Task -
Copy out each line of the data below in which the string "right" appears.

The data -
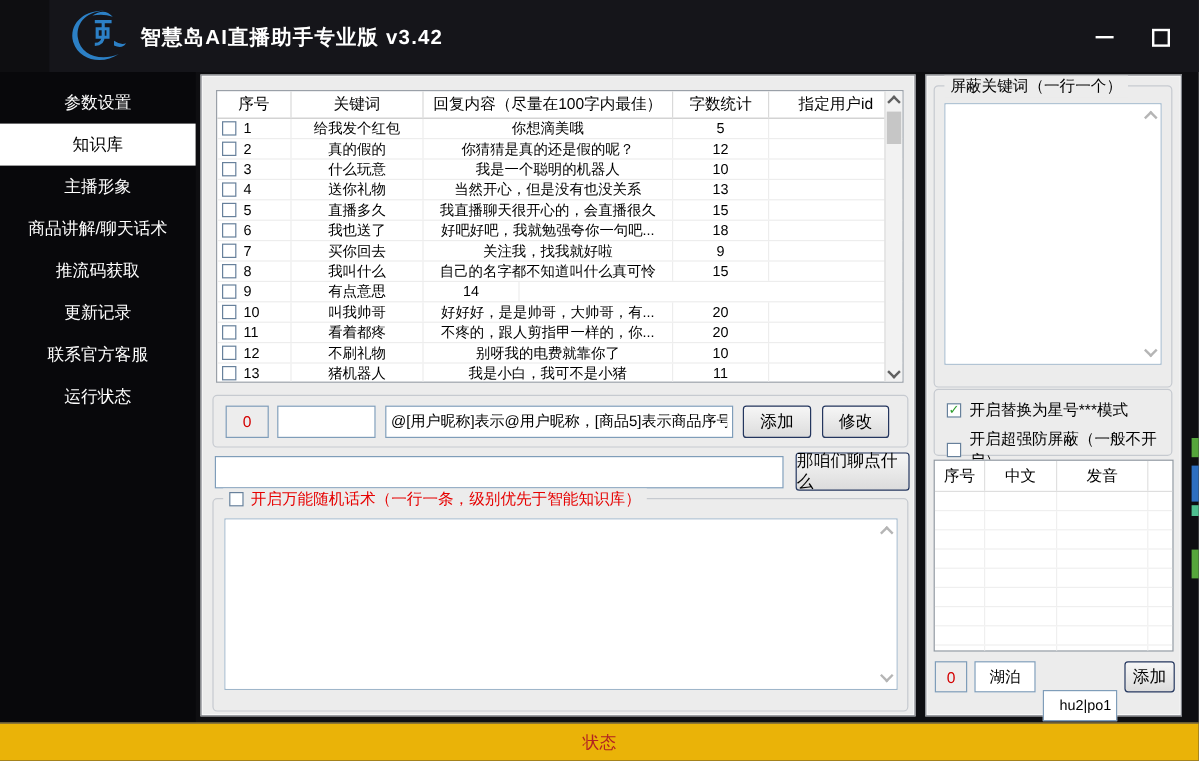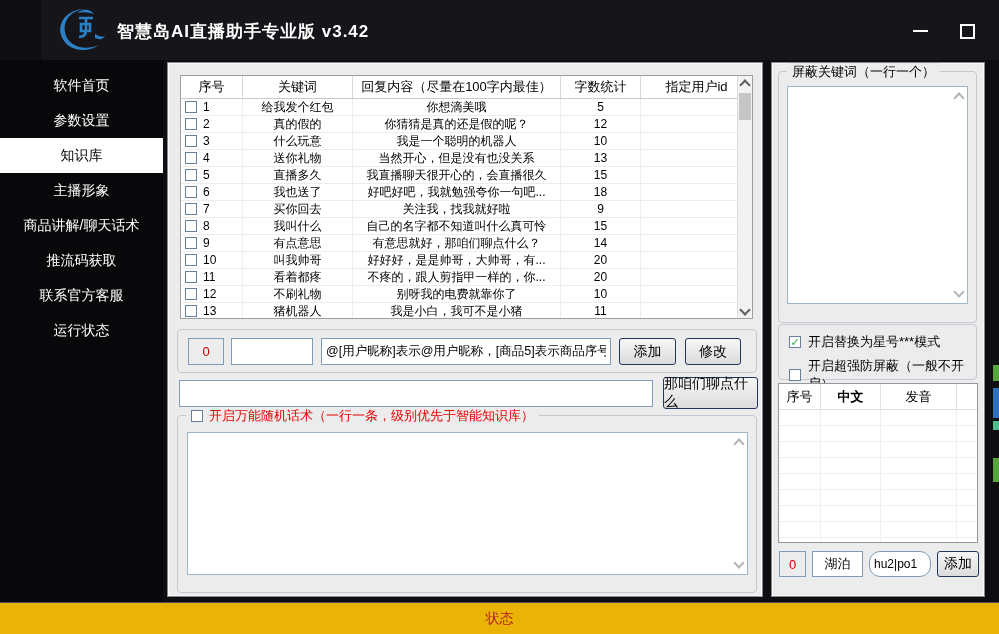--- a/index.html
+++ b/index.html
@@ -67,21 +67,21 @@
   .ta-chev.top{top:4px;} .ta-chev.bot{bottom:4px;}
   .ta-chev.top::before{content:"";display:block;width:6px;height:6px;border-left:2px solid #b5b5b5;border-top:2px solid #b5b5b5;transform:rotate(45deg);margin:3px auto 0;}
   .ta-chev.bot::before{content:"";display:block;width:6px;height:6px;border-right:2px solid #b5b5b5;border-bottom:2px solid #b5b5b5;transform:rotate(45deg);margin:1px auto 0;}
   
   .cb-row{display:flex;align-items:center;gap:7px;font-size:13px;padding-left:10px;}
   .ptable{position:absolute;left:6px;top:320px;width:200px;height:160px;background:#fff;border:1px solid #9098a0;box-sizing:border-box;overflow:hidden;}
   .phead{display:flex;height:25px;align-items:center;font-size:13px;border-bottom:1px solid #dedede;}
   .ph{text-align:center;border-right:1px solid #e0e0e0;height:100%;line-height:25px;box-sizing:border-box;}
   .prow{display:flex;height:15px;border-bottom:1px solid #efefef;}
   .pc{border-right:1px solid #efefef;height:100%;box-sizing:border-box;}
-  .p1{width:42px;} .p2{width:60px;font-weight:bold;} .p3{width:76px;} .p4{flex:1;border-right:none;}
+  .p1{width:42px;} .p2{width:60px;} .p3{width:76px;} .p4{flex:1;border-right:none;}
   
   .sliver{position:absolute;width:6px;left:993px;}
 </style>
 </head>
 <body>
 
 <div class="titlebar">
   <svg class="logo" viewBox="0 0 54 52">
     <path d="M30 5 C13 6 6 17 8 28 C10 41 26 48 42 41 C29 50 9 47 4 31 C0 16 13 4 30 5 Z" fill="#2c80c6"></path>
     <path d="M20 9 q10 -7 17 1 q-8 -3 -17 -1 Z" fill="#2c80c6"></path>
@@ -96,26 +96,26 @@
     <div class="wc">
         <span class="max-glyph"></span>
       </div>
     <div class="wc">
         <span class="close-glyph"></span>
       </div>
   </div>
 </div>
 
 <div class="sidebar">
-    <div class="side-item">软件首页</div>
     <div class="side-item">参数设置</div>
     <div class="side-item active">知识库</div>
     <div class="side-item">主播形象</div>
     <div class="side-item">商品讲解/聊天话术</div>
     <div class="side-item">推流码获取</div>
+    <div class="side-item">更新记录</div>
     <div class="side-item">联系官方客服</div>
     <div class="side-item">运行状态</div>
   </div>
 
 <div class="panel main-panel">
 
   <div class="ktable">
     <div class="khead">
         <div class="kh w1">序号</div>
         <div class="kh w2">关键词</div>
@@ -203,21 +203,20 @@
           <div class="kc w3">自己的名字都不知道叫什么真可怜</div>
           <div class="kc w4">15</div>
           <div class="kc w5"></div>
         </div>
         <div class="krow">
           <div class="kc w1">
             <span class="cb"></span>
             <span>9</span>
           </div>
           <div class="kc w2">有点意思</div>
-          <div class="kc w3">有意思就好，那咱们聊点什么？</div>
           <div class="kc w4">14</div>
           <div class="kc w5"></div>
         </div>
         <div class="krow">
           <div class="kc w1">
             <span class="cb"></span>
             <span>10</span>
           </div>
           <div class="kc w2">叫我帅哥</div>
           <div class="kc w3">好好好，是是帅哥，大帅哥，有...</div>
@@ -368,21 +367,21 @@
           <div class="pc p1"></div>
           <div class="pc p2"></div>
           <div class="pc p3"></div>
           <div class="pc p4"></div>
         </div>
       </div>
   </div>
 
   <div class="count-box" style="left:7px;top:488px;width:27px;height:26px;">0</div>
   <input class="tin" type="text" style="left: 40px; top: 488px; width: 51px; height: 26px; text-align: center;" value="湖泊">
-  <input class="tin" type="text" style="left: 97px; top: 488px; width: 62px; height: 26px; text-align: left; font-size: 12px; border-radius: 11px;" value="hu2|po1">
+  <input class="tin" type="text" style="left: 97px; top: 512px; width: 62px; height: 26px; text-align: right; font-size: 12px;" value="hu2|po1">
   <div class="btn" style="left:165px;top:488px;width:42px;height:26px;">添加</div>
 </div>
 
 <div class="sliver" style="top:365px;height:16px;background:#56a63c;"></div>
 <div class="sliver" style="top:388px;height:30px;background:#2e6fc0;"></div>
 <div class="sliver" style="top:421px;height:9px;background:#4fbf8f;"></div>
 <div class="sliver" style="top:458px;height:24px;background:#56a63c;"></div>
 
 <div class="bottombar">
   <span class="status-text">状态</span>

Answer for the task -
   .ta-chev.bot::before{content:"";display:block;width:6px;height:6px;border-right:2px solid #b5b5b5;border-bottom:2px solid #b5b5b5;transform:rotate(45deg);margin:1px auto 0;}
   .ph{text-align:center;border-right:1px solid #e0e0e0;height:100%;line-height:25px;box-sizing:border-box;}
   .pc{border-right:1px solid #efefef;height:100%;box-sizing:border-box;}
-  .p1{width:42px;} .p2{width:60px;font-weight:bold;} .p3{width:76px;} .p4{flex:1;border-right:none;}
+  .p1{width:42px;} .p2{width:60px;} .p3{width:76px;} .p4{flex:1;border-right:none;}
+  <input class="tin" type="text" style="left: 97px; top: 512px; width: 62px; height: 26px; text-align: right; font-size: 12px;" value="hu2|po1">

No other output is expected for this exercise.